Freitag. Jetzt kann ich es ja sagen: Ich hatte am Montag ein wirklich starkes Kratzen im Hals, konnte aber mit niemandem darüber sprechen. Anfang der Woche war die Stimmung in der Redaktion angespannt. Es wurde diskutiert, einen Teil der Redakteure zuhause arbeiten zu lassen, damit sie im Ernstfall alle kranken Redakteure ersetzen. Glücklicherweise hatte ich ein Erkältungsbad zu Hause (Drogerie: ausverkauft) und diese Halsbonbons, die so am Gaumen kleben. Das Kratzen klang schnell ab. Der Freitag konnte also ein guter Tag werden.
Am Morgen erzählt mir ein Freund, dass seine Kinder ein eigenes Handtuch in die Schule mitbringen sollen. Die Schülerinnen und Schüler achten zwar darauf, dass sie alle oft die Hände waschen im Klassenzimmer-Waschbecken. Aber es gebe eben nur ein Handtuch, was wiederum nicht sehr hygienisch sei, nachdem 24 Kinder… Er gab seinen Kindern Handtücher mit und wechselte schnell das Thema. Ein bisschen hatte ich das Gefühl, dass dieser Wille zum Themenwechsel bei den meisten vorherrscht. Nicht einmal Witze über das Virus wollte noch jemand hören. (Wie heißt ein Virus mit Instagram-Account? Influenza.)
Ich telefoniere mit einem Gesunden. Alessandro erzählt mir von seiner Odyssee, nachdem er im Februar in Mailand war. Er sagt, dass er Fieber hatte und schwere Grippe-Symptome. Er dachte, er tue das Richtige und ging zum Krankenhaus. Dort gab man ihm die Nummer des Gesundheitsamts. Am Telefon des Gesundheitsamts wiederum verwies man ihn ans Krankenhaus. Er fühlte sich veralbert und wurde wütend. Bei der Nummer des Hausarztes hob niemand ab. Als der doch ranging, sagte er: „Sie haben es wahrscheinlich schon überstanden.“ Alessandro ging es tatsächlich besser. Aber er verstand nicht, wie dieses System einem echten Ausbruch standhalten soll?

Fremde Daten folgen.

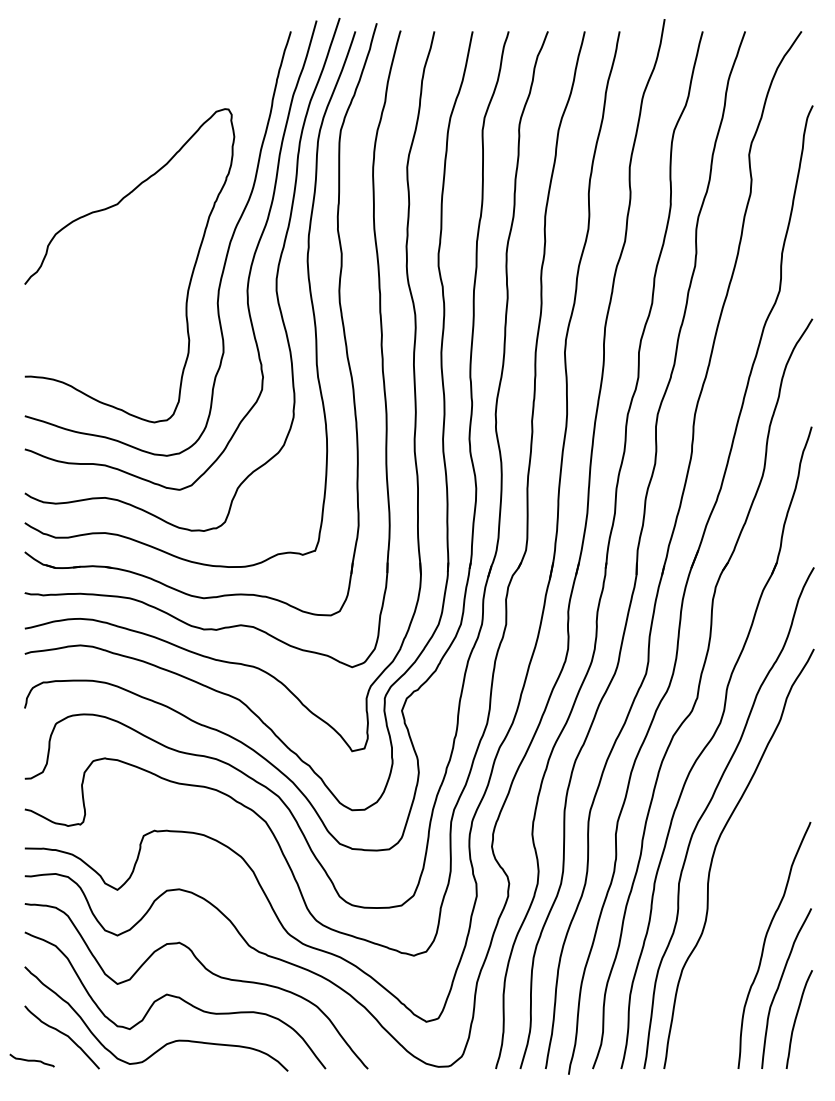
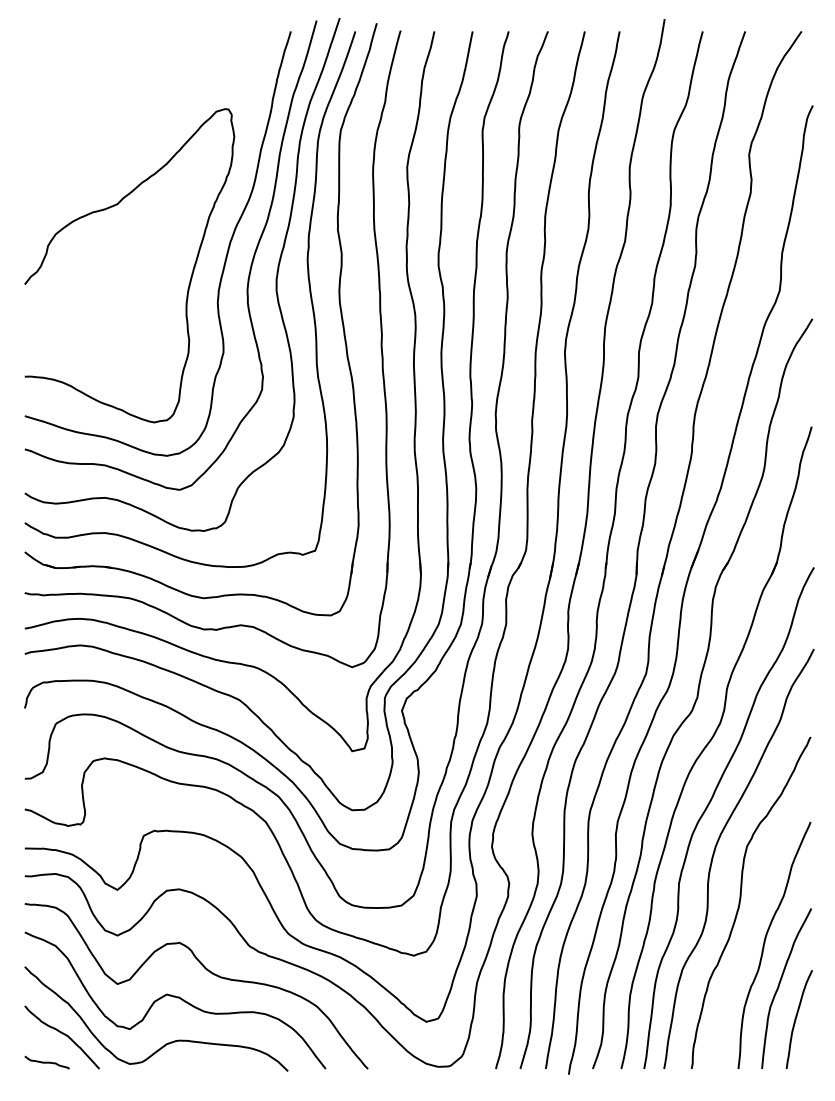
curve at (741, 898): none -> present
curve at (31, 1060) position: (31, 1060) -> (46, 1062)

„Coronny“ beendet seinen Online-Beitrag nicht optimistisch: „Ich bin in meinem schier grenzenlosen Pessimismus der Meinung, dass es schlimmer werden wird, bevor es besser wird“.
Albert Camus wiederum gibt in seinem Buch eine ganz klare Handlungsanweisung: „Die einzige Art, gegen die Pest zu kämpfen, ist die Ehrlichkeit.“
Stand Freitagabend: 19 Infizierte. Eine geschlossene Schule. Abgesagt: Eine queere Party im KitKat Club.